First of all, whoever wrote the thing namedropping Hot Fuzz and Gremlins to dupe bored potheads into watching this movie is a dick. It took me about five minutes to realize that the only likeness it had to Hot Fuzz was the British sounding folks facing off against the supernatural threat. Also, just because it’s furry doesn’t mean it resembles a gremlin. For fuck’s sake!

I really don’t feel like I need to go into the “plot” of the movie, it’s pretty much spelled out in the description. They tried to take a handful of subplots and tie them together with this vague dance party thing. What they achieved was a clusterfuck of characters that you don’t give a shit about. There are so many heavily clichéd bits of story used here: The broken home being mended by some greater enemy, the prodigal son returning, a love triangle, and rabbits that explode when they come into contact with human urine. You don’t need to go back and re-read that, the one weakness of the bunnies is piss.
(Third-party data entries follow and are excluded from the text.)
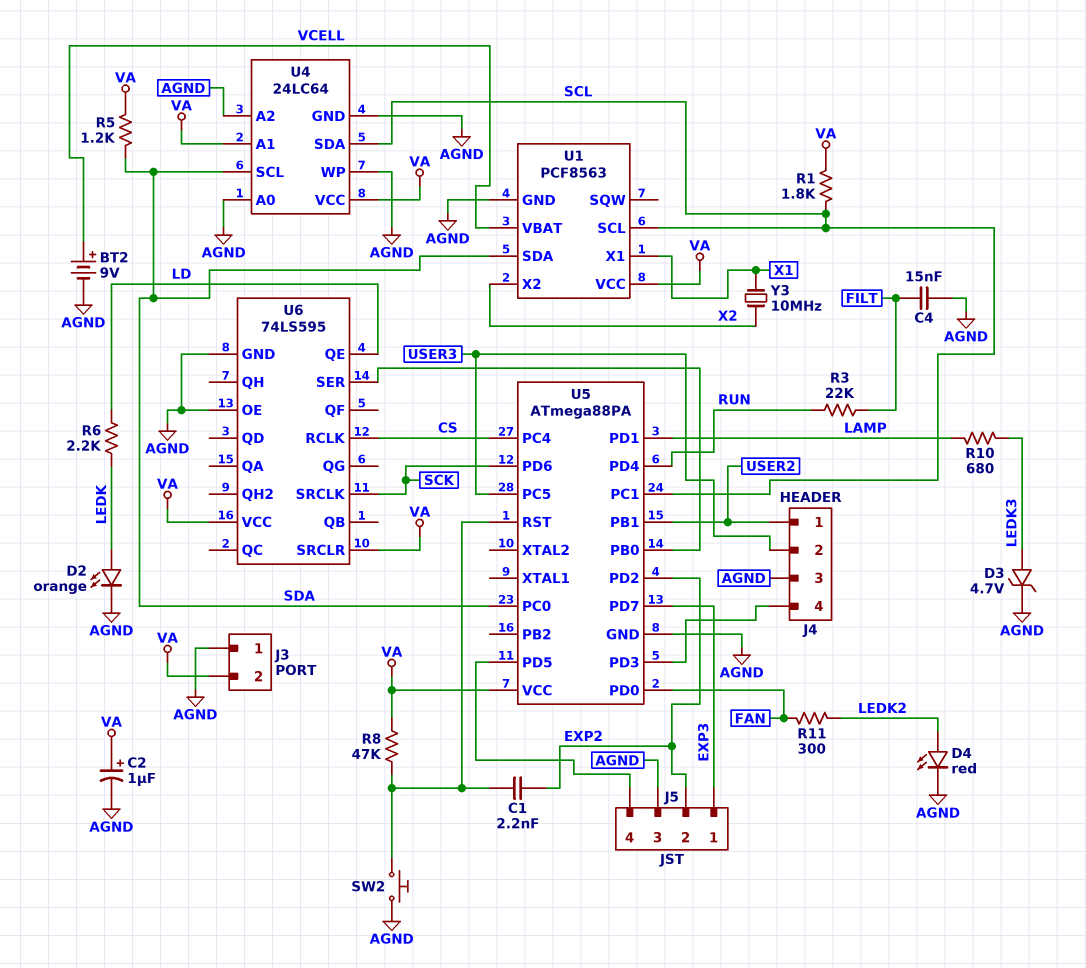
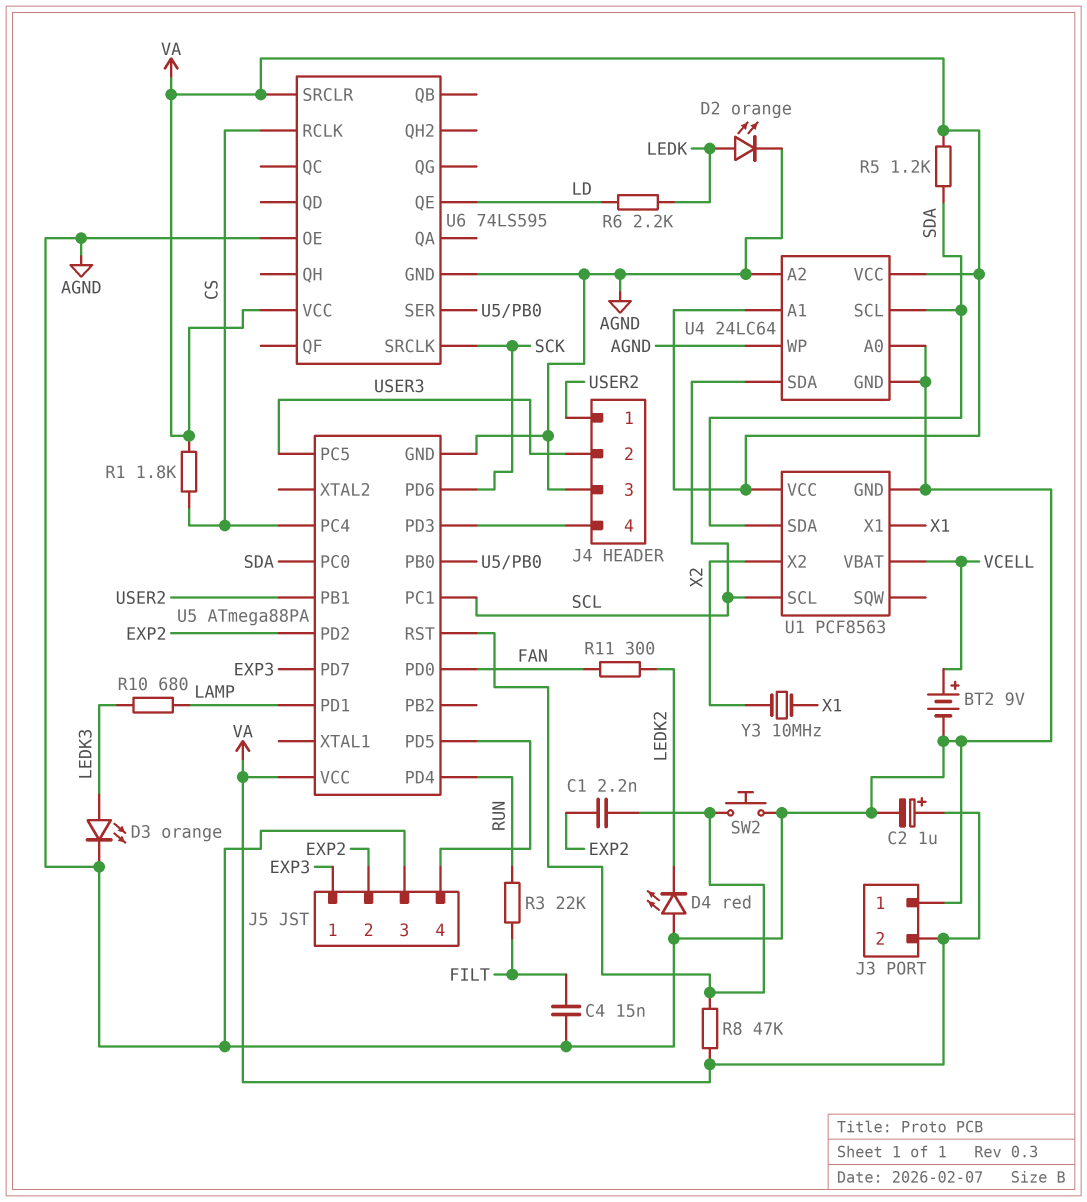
D3: zener 4.7V (A LEDK3, K AGND) -> LED orange (A LEDK3, K AGND)
D4: LED red (A LEDK2, K AGND) -> LED red (A AGND, K LEDK2)
R1: 1.8k (SCL, VA) -> 1.8k (CS, VA)

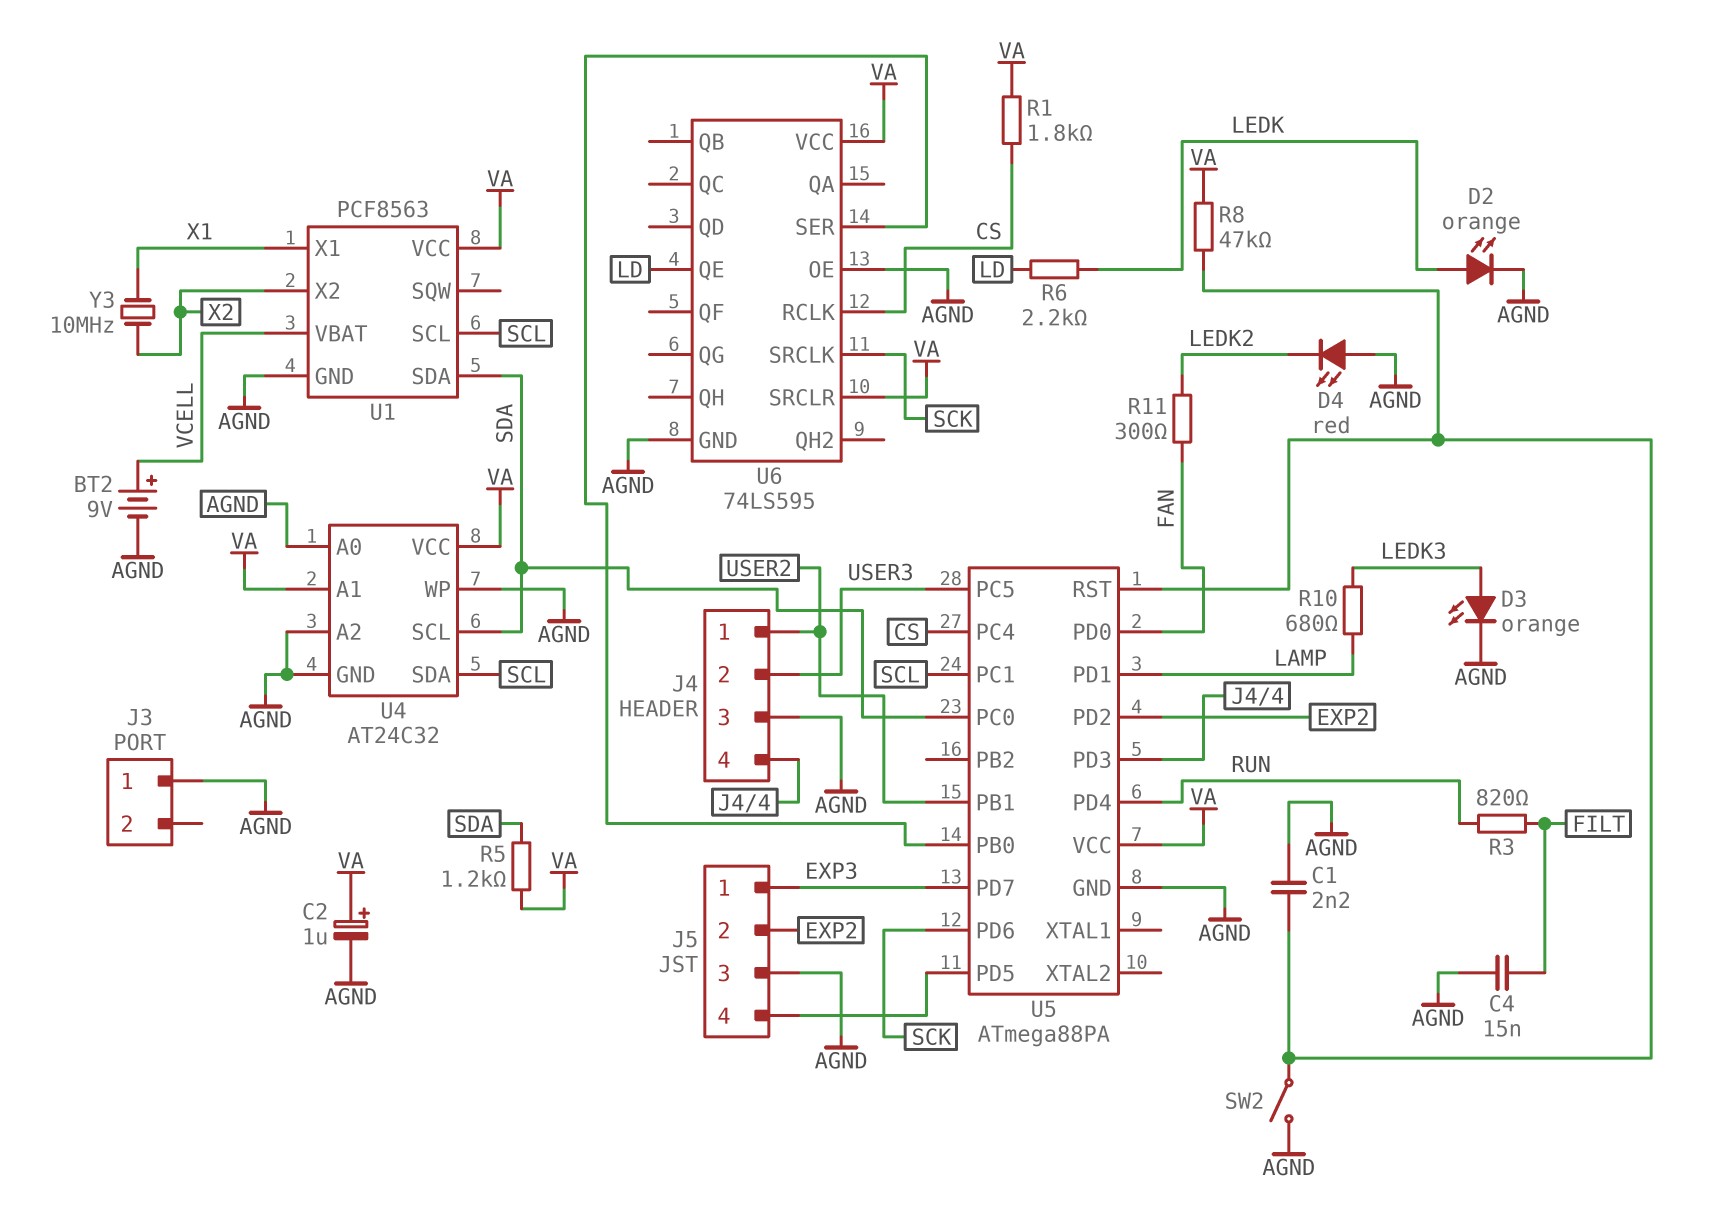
C1: 2.2nF (EXP2, U5/RST) -> 2.2nF (AGND, U5/RST)
J3 pin 2: VA -> none
R3: 22k (FILT, RUN) -> 820 (FILT, RUN)
SW2: button (AGND, U5/RST) -> switch (AGND, U5/RST)
U4: 24LC64 -> AT24C32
I have to give credit where it’s due, though. Brian the alien was pretty funny. Yeah no, that’s it. He was the one positive thing about the movie. This film was shot so poorly that it made a room full of attractive topless women look utterly unappealing. The whole movie is just so fucking ugly. Seriously, they throw in more tits than the first two seasons of Game of Thrones and couldn’t make one of them appealing. Parts of it feel like it was shot in English and then dubbed also in English by people whose voices didn’t fit the faces of tha actors. It’s hard to explain, really but it was so fucking uncomfortable to watch.  

The only reason I could see to watch this movie is to experience the feeling of time travel. The runtime for Cute Little Buggers is and hour and forty-eight minutes and it felt like at least four hours. This movie killed my buzz. Seriously guys, avoid this one like the plague.